Hadoop MapReduce advanced using distributed caching for replicated Join__mapreduce

Source: Internet
Author: User
Tags joins hadoop mapreduce
Concept:

Reduce-side Join technology is flexible, but sometimes it still becomes extremely inefficient. Since the join does not begin until the reduce () phase, we will pass all shuffle data across the network, and in most cases we will lose most of the data passed in the join phase. So we expect to be able to complete the join operation in the map phase.Main technical difficulties:The main difficulty in completing a join in the map phase is that mapper may need to join with a data that it cannot obtain, and if we can guarantee that such data can be mapper, then this technique is available. For example, if we know that two source data is divided into partition of the same size, and each partition is sorted by a key value that fits as a join key, then each mapper () can get the data needed for all join operations. In fact, Hadoop's Org.apache.hadoop.mared.join package contains such helper classes to implement Mapside joins, but unfortunately, this is too little. And the use of such a class can cause additional overhead. Therefore, we will not continue to discuss this package.under what circumstances. Scenario 1: If we know that two source data is divided into partition of the same size, and that each partition is sorted with a key value that fits as a join key
Scenario 2: When you join large data, there is usually only one source data that is huge, and the other data can be reduced in order of magnitude. For example, a phone company's user data may have only thousands user data, but his transaction data may have 1 billion specific phone records at more than one order of magnitude. When small data sources can be allocated to mapper memory, we can achieve significantly improved performance by simply copying small data sources to each mapper machine, so that mapper is in the map phase of the join operation. This operation is called replicate join.
Solution:Hadoop has a mechanism called distributed caching (distributed cache) to distribute data to all nodes on the cluster. It is commonly used to distribute all mapper needed files containing "background" data. For example, if you use Hadoop to classify documents, you may have a list of keywords, and you will use the distributed cache to ensure that all mapper have access to these keywords ("background data"). Procedure: 1. Distribute data to each node:[Java]View Plaincopy Distributedcache.addcachefile (NewPath (Args[0]).

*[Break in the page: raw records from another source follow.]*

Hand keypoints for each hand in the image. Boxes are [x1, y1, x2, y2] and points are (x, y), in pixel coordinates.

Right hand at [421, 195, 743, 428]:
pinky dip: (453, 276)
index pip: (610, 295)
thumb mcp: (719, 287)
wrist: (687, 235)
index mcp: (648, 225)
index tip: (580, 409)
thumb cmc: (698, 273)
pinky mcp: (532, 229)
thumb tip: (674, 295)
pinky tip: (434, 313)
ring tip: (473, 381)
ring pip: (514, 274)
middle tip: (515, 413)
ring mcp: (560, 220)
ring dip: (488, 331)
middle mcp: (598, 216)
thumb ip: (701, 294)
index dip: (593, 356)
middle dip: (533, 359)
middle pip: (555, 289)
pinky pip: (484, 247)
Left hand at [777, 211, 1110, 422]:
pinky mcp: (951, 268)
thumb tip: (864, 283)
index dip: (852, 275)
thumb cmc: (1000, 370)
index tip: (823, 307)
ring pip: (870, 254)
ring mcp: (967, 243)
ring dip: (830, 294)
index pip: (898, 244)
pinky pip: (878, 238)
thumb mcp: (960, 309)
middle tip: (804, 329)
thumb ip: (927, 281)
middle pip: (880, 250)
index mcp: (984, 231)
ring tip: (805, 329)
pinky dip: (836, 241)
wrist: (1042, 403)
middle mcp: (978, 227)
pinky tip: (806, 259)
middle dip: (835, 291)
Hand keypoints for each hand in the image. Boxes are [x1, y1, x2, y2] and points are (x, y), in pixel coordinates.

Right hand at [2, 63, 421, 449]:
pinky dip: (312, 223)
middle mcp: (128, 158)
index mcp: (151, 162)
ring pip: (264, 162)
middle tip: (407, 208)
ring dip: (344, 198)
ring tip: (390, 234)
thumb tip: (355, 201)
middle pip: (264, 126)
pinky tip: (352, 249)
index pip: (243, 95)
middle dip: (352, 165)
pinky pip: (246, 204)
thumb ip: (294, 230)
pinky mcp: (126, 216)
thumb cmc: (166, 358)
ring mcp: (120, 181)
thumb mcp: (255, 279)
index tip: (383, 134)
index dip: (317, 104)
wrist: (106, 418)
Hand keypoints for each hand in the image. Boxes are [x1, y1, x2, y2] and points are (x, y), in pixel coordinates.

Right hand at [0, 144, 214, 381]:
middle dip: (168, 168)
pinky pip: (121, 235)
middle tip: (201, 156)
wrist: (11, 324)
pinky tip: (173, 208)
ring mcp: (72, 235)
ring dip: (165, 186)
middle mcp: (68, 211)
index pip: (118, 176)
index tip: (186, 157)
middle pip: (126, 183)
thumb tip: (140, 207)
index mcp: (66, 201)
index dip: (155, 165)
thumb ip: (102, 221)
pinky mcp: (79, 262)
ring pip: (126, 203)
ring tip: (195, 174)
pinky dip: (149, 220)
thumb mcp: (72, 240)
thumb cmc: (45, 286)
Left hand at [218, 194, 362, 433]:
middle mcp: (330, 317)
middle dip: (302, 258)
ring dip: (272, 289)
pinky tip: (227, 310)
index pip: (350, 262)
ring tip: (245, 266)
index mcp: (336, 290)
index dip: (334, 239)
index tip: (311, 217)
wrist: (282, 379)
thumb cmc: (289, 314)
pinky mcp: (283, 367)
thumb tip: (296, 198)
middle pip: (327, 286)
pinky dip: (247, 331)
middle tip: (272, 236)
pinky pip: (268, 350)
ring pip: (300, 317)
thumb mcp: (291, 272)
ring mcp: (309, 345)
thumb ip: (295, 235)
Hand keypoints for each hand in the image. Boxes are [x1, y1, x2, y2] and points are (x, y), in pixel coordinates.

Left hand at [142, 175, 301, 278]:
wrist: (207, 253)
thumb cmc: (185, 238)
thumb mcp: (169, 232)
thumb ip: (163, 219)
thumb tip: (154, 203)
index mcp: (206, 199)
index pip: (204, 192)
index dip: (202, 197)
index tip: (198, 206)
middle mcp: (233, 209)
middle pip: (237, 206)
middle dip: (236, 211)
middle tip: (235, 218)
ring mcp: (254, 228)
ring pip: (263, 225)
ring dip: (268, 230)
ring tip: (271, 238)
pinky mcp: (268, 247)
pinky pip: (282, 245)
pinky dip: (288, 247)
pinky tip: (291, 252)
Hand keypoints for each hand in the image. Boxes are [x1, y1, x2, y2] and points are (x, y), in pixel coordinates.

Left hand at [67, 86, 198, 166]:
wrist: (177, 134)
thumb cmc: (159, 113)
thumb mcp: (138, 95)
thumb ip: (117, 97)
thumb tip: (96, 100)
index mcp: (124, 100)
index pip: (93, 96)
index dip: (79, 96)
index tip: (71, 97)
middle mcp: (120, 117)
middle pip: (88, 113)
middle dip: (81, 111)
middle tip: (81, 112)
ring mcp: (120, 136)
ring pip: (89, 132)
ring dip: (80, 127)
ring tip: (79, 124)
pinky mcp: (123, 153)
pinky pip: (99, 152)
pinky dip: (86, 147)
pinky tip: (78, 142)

Touri (), Conf);[Java]View Plain copy distributedcache.addcachefile (new Path (Args[0)). Touri (), Conf); 2. Use Distributedcache.getlocalcachefiles () on each mapper to get the file, and then do the appropriate action:[Java]View Plaincopy distributedcache.getlocalcachefiles ();[Java]View plain copy distributedcache.getlocalcachefiles ();
Emerging Issues: Another limitation of ours is that the table of one of our joins must be small enough to be saved in memory. Although in asymmetrical input data, the smaller data may still be small enough to fit into memory. 1. We can make them work by rearranging the data processing steps. For example, if you need all users to sort data in area 415, connecting orders and Customers tables before filtering a certain record is correct, but not efficient. Customers and Orders tables can be too large to be put into memory. At this point we can preprocess the data so that the customers or Orders table becomes smaller. 2. Sometimes, no matter how preprocessing the data does not make the data small enough, we should filter out the users who are not part of the 415 zone in the map. See "Hadoop in Action" Chapter5.2.3 Semijoin

Contact Us

The content source of this page is from Internet, which doesn't represent Alibaba Cloud's opinion; products and services mentioned on that page don't have any relationship with Alibaba Cloud. If the content of the page makes you feel confusing, please write us an email, we will handle the problem within 5 days after receiving your email.

If you find any instances of plagiarism from the community, please send an email to: info-contact@alibabacloud.com and provide relevant evidence. A staff member will contact you within 5 working days.

A Free Trial That Lets You Build Big!

Start building with 50+ products and up to 12 months usage for Elastic Compute Service

  • Sales Support

    1 on 1 presale consultation

  • After-Sales Support

    24/7 Technical Support 6 Free Tickets per Quarter Faster Response

  • Alibaba Cloud offers highly flexible support services tailored to meet your exact needs.